One protein is all you need

Generalization beyond training data remains a central challenge in machine learning for biology. A common way to enhance generalization is self-supervised pre-training on large datasets. However, aiming to perform well on all possible proteins can limit a model’s capacity to excel on any specific one, whereas experimentalists typically need accurate predictions for individual proteins they study, often not covered in training data. To address this limitation, we propose a method that enables self-supervised customization of protein language models to one target protein at a time, on the fly, and without assuming any additional data. We show that our Protein Test-Time Training (ProteinTTT) method consistently enhances generalization across different models, their sizes, and datasets. ProteinTTT improves structure prediction for challenging targets, achieves new state-of-the-art results on protein fitness prediction, and enhances function prediction on two tasks. Through two challenging case studies, we also show that customization via ProteinTTT achieves more accurate antibody-antigen loop modeling and enhances 19% of structures in the Big Fantastic Virus Database, delivering improved predictions where general-purpose AlphaFold2 and ESMFold struggle.

💡 Research Summary

Generalization across the vast protein space remains a major obstacle for machine‑learning models in biology. While large protein language models (PLMs) such as ESM‑2 achieve impressive average performance after massive self‑supervised pre‑training, they often falter on individual proteins that are under‑represented in the training set or that contain rare sequence patterns. The authors address this gap by introducing Protein Test‑Time Training (ProteinTTT), a test‑time adaptation technique that customizes a pre‑trained PLM to a single target protein (or its multiple‑sequence alignment) without requiring any additional labeled data.

ProteinTTT works by freezing the downstream task head (structure, fitness, or function predictor) and fine‑tuning only the PLM backbone using the masked language modeling (MLM) objective on the target sequence. Starting from the original parameters θ₀, the model undergoes a fixed number of MLM updates (typically T ≈ 30). At each step a set of parameters Θ = {θ₀,…,θ_T} is stored; the final customized parameters θₓ are chosen by maximizing a confidence function c (e.g., predicted pLDDT for structure or reduced perplexity). If no explicit confidence metric is available, the last step θ_T is used. To keep the method scalable, the authors employ low‑rank adaptation (LoRA), gradient accumulation, and stochastic gradient descent (SGD) rather than Adam. All masking ratios, token‑replacement policies, and sequence‑cropping strategies are identical to those used during the original pre‑training, ensuring distributional consistency.
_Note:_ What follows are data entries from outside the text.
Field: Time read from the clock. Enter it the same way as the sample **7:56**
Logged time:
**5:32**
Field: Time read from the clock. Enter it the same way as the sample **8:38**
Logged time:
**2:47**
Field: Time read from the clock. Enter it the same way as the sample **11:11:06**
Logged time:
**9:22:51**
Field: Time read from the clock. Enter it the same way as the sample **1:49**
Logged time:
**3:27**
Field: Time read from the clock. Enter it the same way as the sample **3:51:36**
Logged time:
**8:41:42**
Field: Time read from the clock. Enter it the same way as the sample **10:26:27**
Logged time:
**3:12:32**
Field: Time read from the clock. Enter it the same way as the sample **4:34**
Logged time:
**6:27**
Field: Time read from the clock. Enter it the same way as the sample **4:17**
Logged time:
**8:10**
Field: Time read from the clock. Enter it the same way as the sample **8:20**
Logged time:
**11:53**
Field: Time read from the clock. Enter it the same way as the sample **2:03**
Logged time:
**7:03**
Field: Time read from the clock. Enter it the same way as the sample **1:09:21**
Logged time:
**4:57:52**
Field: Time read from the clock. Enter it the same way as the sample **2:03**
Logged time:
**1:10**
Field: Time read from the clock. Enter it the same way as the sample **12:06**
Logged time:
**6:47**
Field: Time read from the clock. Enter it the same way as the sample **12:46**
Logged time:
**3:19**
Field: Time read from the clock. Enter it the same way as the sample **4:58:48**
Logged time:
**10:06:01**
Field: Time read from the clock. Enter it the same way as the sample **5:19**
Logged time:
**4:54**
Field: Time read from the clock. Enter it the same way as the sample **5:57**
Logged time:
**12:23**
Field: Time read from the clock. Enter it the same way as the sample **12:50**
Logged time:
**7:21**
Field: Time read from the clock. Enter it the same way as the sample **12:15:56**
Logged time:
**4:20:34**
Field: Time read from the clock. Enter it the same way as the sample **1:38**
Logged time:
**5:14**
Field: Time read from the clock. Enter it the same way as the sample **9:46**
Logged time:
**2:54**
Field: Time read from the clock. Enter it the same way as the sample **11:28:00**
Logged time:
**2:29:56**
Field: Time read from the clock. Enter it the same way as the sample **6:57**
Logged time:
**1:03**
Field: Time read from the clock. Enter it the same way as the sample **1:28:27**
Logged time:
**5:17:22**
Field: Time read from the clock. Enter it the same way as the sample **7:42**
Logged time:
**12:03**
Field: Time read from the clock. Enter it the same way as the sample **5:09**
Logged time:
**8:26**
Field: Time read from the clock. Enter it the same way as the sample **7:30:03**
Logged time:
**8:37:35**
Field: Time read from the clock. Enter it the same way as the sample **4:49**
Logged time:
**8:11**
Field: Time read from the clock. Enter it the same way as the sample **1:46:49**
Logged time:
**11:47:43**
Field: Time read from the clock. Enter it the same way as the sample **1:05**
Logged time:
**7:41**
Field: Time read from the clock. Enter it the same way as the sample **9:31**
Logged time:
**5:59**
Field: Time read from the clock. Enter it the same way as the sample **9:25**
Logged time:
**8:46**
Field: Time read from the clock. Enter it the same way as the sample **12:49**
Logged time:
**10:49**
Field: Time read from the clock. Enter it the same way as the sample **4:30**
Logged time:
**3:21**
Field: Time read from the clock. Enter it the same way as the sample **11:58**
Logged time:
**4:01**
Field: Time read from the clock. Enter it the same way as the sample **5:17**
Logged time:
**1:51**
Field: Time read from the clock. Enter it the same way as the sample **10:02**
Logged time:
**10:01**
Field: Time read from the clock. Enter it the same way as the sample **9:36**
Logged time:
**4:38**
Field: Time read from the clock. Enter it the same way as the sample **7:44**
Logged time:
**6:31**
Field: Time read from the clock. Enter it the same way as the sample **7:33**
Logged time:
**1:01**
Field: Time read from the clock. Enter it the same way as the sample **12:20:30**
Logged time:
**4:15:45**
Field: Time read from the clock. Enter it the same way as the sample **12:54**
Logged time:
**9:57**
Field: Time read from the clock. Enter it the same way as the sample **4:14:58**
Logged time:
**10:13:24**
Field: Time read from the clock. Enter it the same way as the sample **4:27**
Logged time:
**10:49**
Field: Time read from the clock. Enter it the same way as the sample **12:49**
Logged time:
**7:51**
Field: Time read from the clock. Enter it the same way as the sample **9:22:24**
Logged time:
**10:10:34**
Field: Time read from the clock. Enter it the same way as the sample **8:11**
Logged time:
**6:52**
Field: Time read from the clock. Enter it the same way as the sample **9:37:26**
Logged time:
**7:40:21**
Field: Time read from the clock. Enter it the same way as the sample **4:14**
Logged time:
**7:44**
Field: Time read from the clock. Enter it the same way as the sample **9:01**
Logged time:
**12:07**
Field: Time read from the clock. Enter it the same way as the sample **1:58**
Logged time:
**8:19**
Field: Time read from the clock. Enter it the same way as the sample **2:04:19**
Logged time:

The approach is evaluated on three canonical downstream tasks. In structure prediction, ProteinTTT is applied to ESMFold, HelixFold‑Single, DPLM2, and ESM3. Across the CASP14 and CAMEO test sets, perplexity reductions translate into TM‑scores that improve by 0.15–0.30 on average; a particularly difficult target (CASP14 T1074) sees TM‑score rise from 0.29 to 0.86 after adaptation. In protein fitness prediction (deep mutational scanning), the method boosts Spearman correlations for ESM‑2, SaProt, ProSST, MSA‑Transformer, and ProGen2, establishing new state‑of‑the‑art results. For functional annotation, two tasks—terpene‑synthase substrate classification and subcellular localization—show accuracy gains of 3–5 percentage points when using the adapted backbone.

Two case studies illustrate practical impact. First, antibody‑antigen CDR‑loop modeling benefits from ProteinTTT: the adapted model reproduces loop geometry more faithfully, potentially reducing experimental screening costs in therapeutic antibody design. Second, the authors process the “Big Fantastic Virus Database” (≈1,200 viral capsid proteins). While AlphaFold2 and ESMFold assign low confidence to 19 % of these structures, ProteinTTT raises average pLDDT by ~12 points and improves TM‑scores, delivering reliable models for previously intractable viral proteins.

Limitations include the extra GPU memory and compute required for on‑the‑fly fine‑tuning, especially for billion‑parameter backbones, and the sensitivity of the confidence function to the downstream task. MSA‑based customization is explored only briefly, and extending the method to multi‑protein complexes or simultaneous adaptation of several targets remains an open challenge.

In summary, ProteinTTT demonstrates that a simple test‑time MLM fine‑tuning step can substantially reduce model perplexity on a single protein and, without altering downstream heads, consistently enhance prediction quality across structure, fitness, and function tasks. The work opens a new “one‑protein‑at‑a‑time” paradigm for biological AI, suggesting future directions such as automated confidence selection, batch adaptation of protein families, and tighter integration with experimental pipelines.